The Hebrew translated “abomination” is tôêvah. Tôêvah is used in the Hebrew Bible for idolatry and practices related to it (Deut 7:25-26; 13:14; 27:15; Isa 44:19). It is also used for temple prostitution (1 Kings 14:24), child sacrifice (Jer 32:35; Ezek 16:20-22), adultery (Ezek 33:26), incest (Ezek 22:11) and illegal marriage (Deut 24:1-4). The word is also used for stealing and murder in Jeremiah 7:9-10 and a reaction violence and robbery, which are deserving of the death penalty, in Ezekiel 18:10-13. So the English word “abomination” does not fall far from the sense of the Hebrew. It refers to things and activities that are reprehensible, detestable, loathsome, and worthy of disgust. Upon first reading, it is hard to imagine allowing any LGBT person into the church. But texts read in isolation or out of context can be damaging and hurtful. This is also the case with the use of these texts in Leviticus.
The Hebrew tôêvah is used widely in the Bible for things that are not seen so reprehensibly in the modern context, and this needs to be taken into account as well. A crucial text is Proverbs 6:16-19: “There are six things that the LORD hates, seven that are an abomination [tôavath—same Hebrew word with a different grammatical ending] to him: 17 haughty eyes, a lying tongue, and hands that shed innocent blood, 18 a heart that devises wicked plans, feet that make haste to run to evil, 19 a false witness who breathes out lies, and one who sows discord among brothers.” Here you find typical “abominations” like murder and evil, but also many “vegetarian” sins, widely practiced in church; looks of pride and superiority, planning actions that are wrong in God’s eyes, gossip, and falsehood. Committing “abomination” is not reserved for sins that are considered especially reprehensible, the word is used fairly broadly for things we often tolerate in the church and can easily recognize in ourselves; taking advantage of someone in shopping or business deals (Deut 25:13-16; Prov 11:1), falsehood of any kind (Prov 12:22), eating anything that isn’t “kosher” (Deut 14:3ff.—even clean meats today are not usually processed in the biblical fashion).
The takeaway is that using the “clobber texts” of Leviticus to single out homosexuals for disgust or hatred is to not tell the truth about God and His view of human failings. God does not arbitrarily pick out select practices for special disgust or hatred, He is stirred up by every violation of the created order, including the ones that we consider “white lies” or “vegetarian” sins. We must avoid the idea that God is deeply offended by sin because He is not getting His way.

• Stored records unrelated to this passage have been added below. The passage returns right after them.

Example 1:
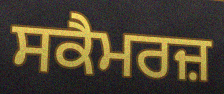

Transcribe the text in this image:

ਸਕੈਮਰਜ਼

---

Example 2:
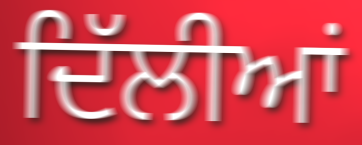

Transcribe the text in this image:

ਦਿੱਲੀਆਂ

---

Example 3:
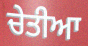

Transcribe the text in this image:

ਚੇਤੀਆ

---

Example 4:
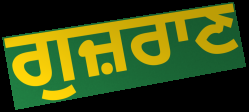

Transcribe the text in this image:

ਗੁਜ਼ਰਾਣ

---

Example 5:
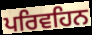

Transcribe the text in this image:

ਪਰਿਵਹਿਨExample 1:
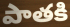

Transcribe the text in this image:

పాతకి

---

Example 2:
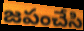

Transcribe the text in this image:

జపంచేసి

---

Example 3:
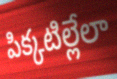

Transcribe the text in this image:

పిక్కటిల్లేలా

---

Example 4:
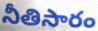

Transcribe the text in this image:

నీతిసారం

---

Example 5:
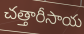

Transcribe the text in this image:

చత్తారీసాయ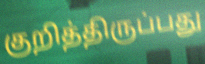
குறித்திருப்பது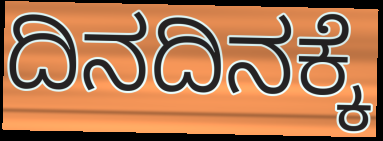
ದಿನದಿನಕ್ಕೆ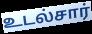
உடல்சார்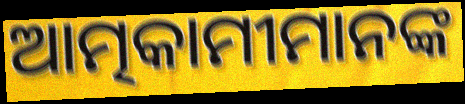
ଆତ୍ମକାମୀମାନଙ୍କ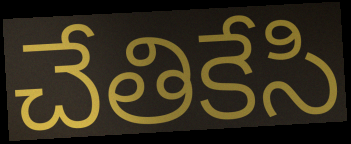
చేతికేసి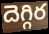
దెగ్గిర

God is offended by sin because violations of the created order introduce a poison into human society and relationships that harms everyone and everything. Sin is sin because it is self-destructive, harming all the creatures God has made. Things that are not ideal are reprehensible because of the collective impact they have had on God’s creation. But the full picture of God is not summed up in these “clobber texts,” they need to be read in the context of the One who said, “If you have seen me you have seen the Father” (John 14:9). That same One also washed the feet of Judas the traitor, and not only Judas, but Peter, the lovable screw-up we can all identify with, even the saintly ones among us. Whatever we have to say to LGBTIQ people, we need to say from a standpoint of common brokenness. I believe that to speak as if we are superior because of our orientation is to speak a lie and that is an abomination unto the Lord.

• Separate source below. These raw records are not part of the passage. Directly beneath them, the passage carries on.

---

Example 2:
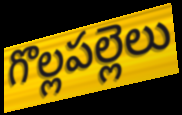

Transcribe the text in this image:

గొల్లపల్లెలు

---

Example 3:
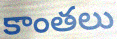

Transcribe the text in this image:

కాంతలు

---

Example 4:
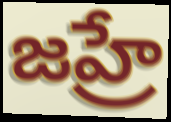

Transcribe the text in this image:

As we go through some difficult texts, we need to remember the biblical tension between the ideal and the real. The Bible is not shy about stating the ideal and the consequences of violating God’s ideal. But it also shows the compassion of Jesus Christ for those mired in the real (John 8:3-11). The Bible balances the ideal with deep grace and compassion for those violate the ideal, whether by inheritance or by cultivation. In all our dealing with LGBT people we need to remember that we all are souls for whom Christ died (Rom 14:15; 1 Cor 8:11).